During the next two years the Bolsheviks sent a total of 15 spies to Bukhara to investigate the rumoured existence of British Army advisers. One by one they were caught by the emir's network of informers, tortured and strangled. The 16th was Fred Bailey, a British spy who had somehow managed to get himself hired by the Bolshevik secret police, and then issued with instructions to hunt himself down. This master of double deals and disguises entered Bukhara in 1919 with a visa and two letters of introduction hidden in the back of his watch and a box of matches. In his breast pocket was the developer needed to decipher the invisible ink. Bailey had initially planned to stay in Bukhara and set up a British listening-post to complement the one in Kashgar. But after one month he crept out of the city at dawn disguised as a Turkmen nomad. It was a good piece of timing - nine months later, on 2 September 1920, Soviet troops arrived at the city gates, this time under the able command of General Mikhail Frunze.
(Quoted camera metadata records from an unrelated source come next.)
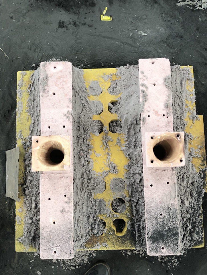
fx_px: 247
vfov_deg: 58.2
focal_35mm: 31
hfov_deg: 45.5
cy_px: 151
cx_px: 105
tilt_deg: -84.0
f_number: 1.8
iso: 40
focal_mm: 4
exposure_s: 1/15
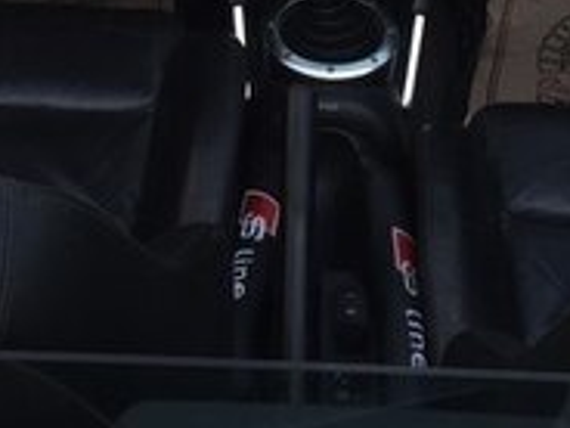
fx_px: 1713
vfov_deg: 13.1
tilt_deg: -22.2
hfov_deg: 18.9
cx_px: 319
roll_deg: -3.1
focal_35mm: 104
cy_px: -287
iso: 32
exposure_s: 1/465
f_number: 2.2
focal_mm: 4.15
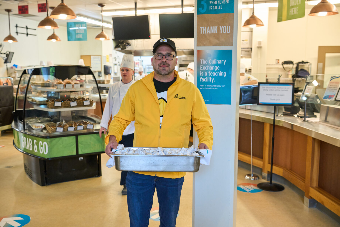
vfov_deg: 37.9
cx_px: 170
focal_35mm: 35
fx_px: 331
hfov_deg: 54.4
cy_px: 114
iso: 2000
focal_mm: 35
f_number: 3.5
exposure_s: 1/125
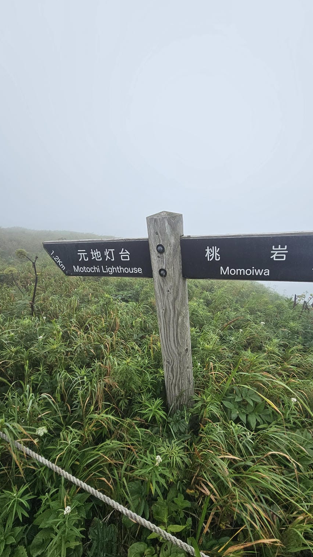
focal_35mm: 15
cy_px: 288
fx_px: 221
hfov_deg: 70.2
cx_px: 176
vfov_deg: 103.0
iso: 50
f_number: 2.2
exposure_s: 1/1123
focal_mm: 2.2
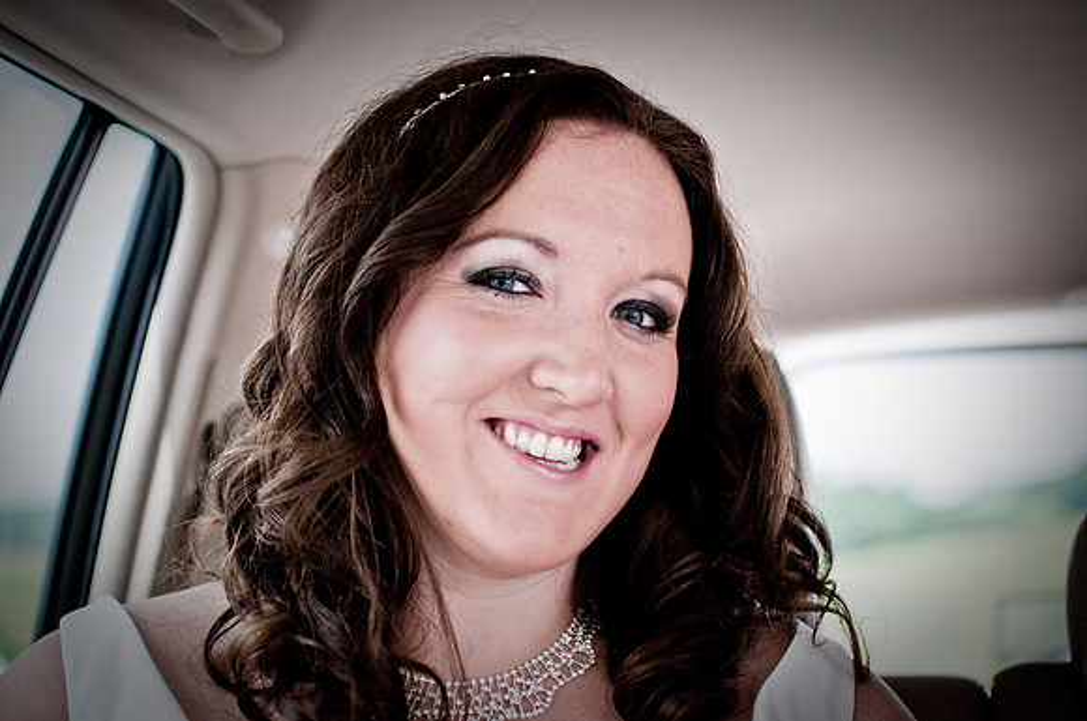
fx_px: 1583
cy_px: 360
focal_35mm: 52
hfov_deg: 37.9
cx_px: 544
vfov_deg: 25.7
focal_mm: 35
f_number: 1.8
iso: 1000
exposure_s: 1/2000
After four days of bitter fighting, the Ark was largely destroyed, a mass revolutionary meeting was held in the Registan and the red flag was raised from the Kalon Minaret. The Emir Alim Khan had fled his summer palace for Afghanistan, desperately dropping his favourite dancing boys one by one in a vain effort to slow down the Red Army, in hot pursuit. On 6 September 1920 the first people's congress was convened in the courtyard of the Sitorai Makhi Khosa and the People's Republic of Bukhara was proclaimed.